Drug and Alcohol Recovery Center in Tampa Serves Community

Drug and Alcohol Recovery Center in Tampa Serves Community

A drug and alcohol recovery center recently opened in Tampa, Florida to help people struggling with substance use disorders in Hillsborough County.

WhiteSands Treatment will open their second drug and alcohol recovery center in the Tampa area after the demand for addiction treatment has risen.

When a patient enters the drug and alcohol recovery facility, they go through a steinious intake process. The substance abuse treatment plans are designed to address each patient’s specific needs.

WhiteSands provides numerous addiction programs including medical detox, inpatient and outpatient rehab, partial hospitalization, family therapy, alternative treatment, intervention, dual diagnosis treatment and relapse prevention.

Relapse prevention is a plan that WhiteSands implements to help patients stave off drug or alcohol cravings once they have gone through the detox process. The focus of this relapse prevention plan is to help the patient maintain long-term sobriety.

WhiteSands applies an addiction treatment plan that can be tailored toward each person’s individual needs. Some of their addiction treatment options include a 12-step fellowship, residential treatment, peer support groups, holistic approaches and group and individual counseling.

The drug and alcohol recovery facility also has some specialty therapies that may be assigned to patients depending on the level of their addiction. These include motivation therapy, contingency management, cognitive behavioral therapy, rational emotive behavior therapy, dialectical behavior therapy and family therapy.

### Check your understanding
**A)** According to the article on the Tampa recovery center, why is WhiteSands Treatment opening another facility in the Tampa area?
**B)** Return the stretch of the article on the Tampa recovery center from "WhiteSands applies an" through "and family therapy.", copying it unchanged.
**C)** Decide whether each statement agrees with the article on the Tampa recovery center. Answer yes or no for each, and quote the words from the article that decide it.
(i) The new facility is WhiteSands' first drug and alcohol recovery center in the Tampa area.
(ii) WhiteSands applies its relapse prevention plan after patients have gone through detox.
(iii) Cognitive behavioral therapy is one of the specialty therapies at the facility.

### Supplied entries

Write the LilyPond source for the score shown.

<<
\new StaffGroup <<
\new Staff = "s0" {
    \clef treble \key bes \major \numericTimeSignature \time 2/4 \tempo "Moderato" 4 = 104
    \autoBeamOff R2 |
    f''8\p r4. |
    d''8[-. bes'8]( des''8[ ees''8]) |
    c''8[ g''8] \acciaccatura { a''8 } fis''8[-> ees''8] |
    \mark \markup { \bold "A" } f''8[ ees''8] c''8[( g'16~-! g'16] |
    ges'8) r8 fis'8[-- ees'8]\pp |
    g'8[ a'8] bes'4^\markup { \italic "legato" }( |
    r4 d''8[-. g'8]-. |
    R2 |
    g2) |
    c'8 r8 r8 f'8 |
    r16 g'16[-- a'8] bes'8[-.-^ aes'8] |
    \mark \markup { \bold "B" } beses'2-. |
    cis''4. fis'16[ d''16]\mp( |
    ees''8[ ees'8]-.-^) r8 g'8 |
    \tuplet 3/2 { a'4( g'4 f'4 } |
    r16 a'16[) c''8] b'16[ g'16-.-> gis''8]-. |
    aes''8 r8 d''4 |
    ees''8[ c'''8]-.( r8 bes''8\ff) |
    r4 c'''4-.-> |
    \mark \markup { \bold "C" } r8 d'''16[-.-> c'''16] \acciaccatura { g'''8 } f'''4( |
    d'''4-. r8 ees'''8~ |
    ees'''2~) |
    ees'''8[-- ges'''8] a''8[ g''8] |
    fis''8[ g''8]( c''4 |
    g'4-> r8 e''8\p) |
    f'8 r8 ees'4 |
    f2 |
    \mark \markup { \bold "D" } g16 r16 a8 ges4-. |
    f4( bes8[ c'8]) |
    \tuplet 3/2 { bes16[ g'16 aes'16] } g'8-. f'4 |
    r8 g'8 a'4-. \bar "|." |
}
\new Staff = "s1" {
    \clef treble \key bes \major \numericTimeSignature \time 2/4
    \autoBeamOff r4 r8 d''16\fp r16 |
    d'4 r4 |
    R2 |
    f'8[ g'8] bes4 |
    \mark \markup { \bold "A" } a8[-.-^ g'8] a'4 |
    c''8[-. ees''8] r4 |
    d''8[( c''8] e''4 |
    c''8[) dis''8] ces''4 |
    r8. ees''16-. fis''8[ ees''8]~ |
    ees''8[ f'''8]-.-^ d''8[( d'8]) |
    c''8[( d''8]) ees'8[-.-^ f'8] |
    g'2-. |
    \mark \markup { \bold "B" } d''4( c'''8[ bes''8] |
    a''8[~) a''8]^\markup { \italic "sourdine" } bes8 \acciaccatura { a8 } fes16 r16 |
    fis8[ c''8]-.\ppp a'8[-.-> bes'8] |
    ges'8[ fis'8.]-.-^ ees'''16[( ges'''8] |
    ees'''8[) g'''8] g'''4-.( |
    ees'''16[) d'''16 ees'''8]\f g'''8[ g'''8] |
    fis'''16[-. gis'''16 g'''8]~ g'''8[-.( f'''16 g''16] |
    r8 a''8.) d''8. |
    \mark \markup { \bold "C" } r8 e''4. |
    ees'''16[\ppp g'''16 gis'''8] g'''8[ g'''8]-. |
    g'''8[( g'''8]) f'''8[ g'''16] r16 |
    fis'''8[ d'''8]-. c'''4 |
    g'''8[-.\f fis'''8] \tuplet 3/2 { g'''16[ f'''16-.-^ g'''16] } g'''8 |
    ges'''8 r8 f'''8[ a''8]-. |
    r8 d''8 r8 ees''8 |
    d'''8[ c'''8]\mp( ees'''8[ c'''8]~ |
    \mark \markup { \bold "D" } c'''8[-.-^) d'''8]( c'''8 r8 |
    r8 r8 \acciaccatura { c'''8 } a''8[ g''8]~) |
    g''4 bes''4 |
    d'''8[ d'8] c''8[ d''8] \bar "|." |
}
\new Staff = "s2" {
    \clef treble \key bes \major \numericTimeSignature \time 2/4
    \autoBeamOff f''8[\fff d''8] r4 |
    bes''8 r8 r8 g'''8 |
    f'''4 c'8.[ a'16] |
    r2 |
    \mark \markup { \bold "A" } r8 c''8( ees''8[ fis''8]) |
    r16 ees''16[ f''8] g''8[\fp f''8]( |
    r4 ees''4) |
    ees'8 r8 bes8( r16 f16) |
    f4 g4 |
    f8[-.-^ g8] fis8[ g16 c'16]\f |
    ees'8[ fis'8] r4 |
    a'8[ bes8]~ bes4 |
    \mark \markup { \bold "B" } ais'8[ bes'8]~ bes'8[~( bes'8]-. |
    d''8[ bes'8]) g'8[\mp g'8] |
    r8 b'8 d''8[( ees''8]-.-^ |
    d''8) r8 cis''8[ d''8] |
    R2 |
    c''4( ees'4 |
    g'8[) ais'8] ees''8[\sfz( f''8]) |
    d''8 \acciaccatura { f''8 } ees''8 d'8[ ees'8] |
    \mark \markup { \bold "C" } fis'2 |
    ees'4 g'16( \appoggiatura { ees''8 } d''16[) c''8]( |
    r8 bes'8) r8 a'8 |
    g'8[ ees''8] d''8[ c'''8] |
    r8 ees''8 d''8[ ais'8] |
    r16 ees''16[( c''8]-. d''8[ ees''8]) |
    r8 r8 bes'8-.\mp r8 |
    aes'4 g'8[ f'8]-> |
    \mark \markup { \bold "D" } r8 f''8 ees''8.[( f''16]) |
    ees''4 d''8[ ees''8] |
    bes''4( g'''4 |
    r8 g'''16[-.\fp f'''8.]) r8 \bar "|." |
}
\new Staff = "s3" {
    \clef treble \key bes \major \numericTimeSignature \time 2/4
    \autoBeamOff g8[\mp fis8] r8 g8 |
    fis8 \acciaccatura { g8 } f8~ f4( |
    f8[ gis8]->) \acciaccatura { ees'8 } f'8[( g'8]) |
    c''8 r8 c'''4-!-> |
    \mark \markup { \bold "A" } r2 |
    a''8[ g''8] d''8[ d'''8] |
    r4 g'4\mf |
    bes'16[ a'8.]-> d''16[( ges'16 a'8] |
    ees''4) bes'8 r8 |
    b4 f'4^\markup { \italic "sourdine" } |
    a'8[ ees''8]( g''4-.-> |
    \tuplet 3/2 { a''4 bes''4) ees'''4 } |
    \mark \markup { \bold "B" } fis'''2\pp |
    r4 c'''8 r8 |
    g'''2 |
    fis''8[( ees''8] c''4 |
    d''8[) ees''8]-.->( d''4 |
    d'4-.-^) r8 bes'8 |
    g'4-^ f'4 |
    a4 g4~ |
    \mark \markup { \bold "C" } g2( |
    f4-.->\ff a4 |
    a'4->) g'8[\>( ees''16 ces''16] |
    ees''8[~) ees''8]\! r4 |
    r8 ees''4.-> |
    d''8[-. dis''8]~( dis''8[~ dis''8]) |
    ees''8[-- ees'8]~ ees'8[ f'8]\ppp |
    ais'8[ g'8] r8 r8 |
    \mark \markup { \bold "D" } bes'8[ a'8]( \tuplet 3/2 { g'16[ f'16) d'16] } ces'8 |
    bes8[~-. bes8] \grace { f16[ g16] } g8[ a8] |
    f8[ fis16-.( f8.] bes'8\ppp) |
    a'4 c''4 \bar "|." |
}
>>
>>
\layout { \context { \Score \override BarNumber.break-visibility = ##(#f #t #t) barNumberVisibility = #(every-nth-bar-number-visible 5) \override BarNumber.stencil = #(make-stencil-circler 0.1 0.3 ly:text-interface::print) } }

### Responses per task
**A)** WhiteSands Treatment is opening its second drug and alcohol recovery center in the Tampa area because demand for addiction treatment has risen.

**B)**
WhiteSands applies an addiction treatment plan that can be tailored toward each person’s individual needs. Some of their addiction treatment options include a 12-step fellowship, residential treatment, peer support groups, holistic approaches and group and individual counseling.

The drug and alcohol recovery facility also has some specialty therapies that may be assigned to patients depending on the level of their addiction. These include motivation therapy, contingency management, cognitive behavioral therapy, rational emotive behavior therapy, dialectical behavior therapy and family therapy.

**C)**
(i) No: "WhiteSands Treatment will open their second drug and alcohol recovery center in the Tampa area"
(ii) Yes: "to help patients stave off drug or alcohol cravings once they have gone through the detox process"
(iii) Yes: "These include motivation therapy, contingency management, cognitive behavioral therapy"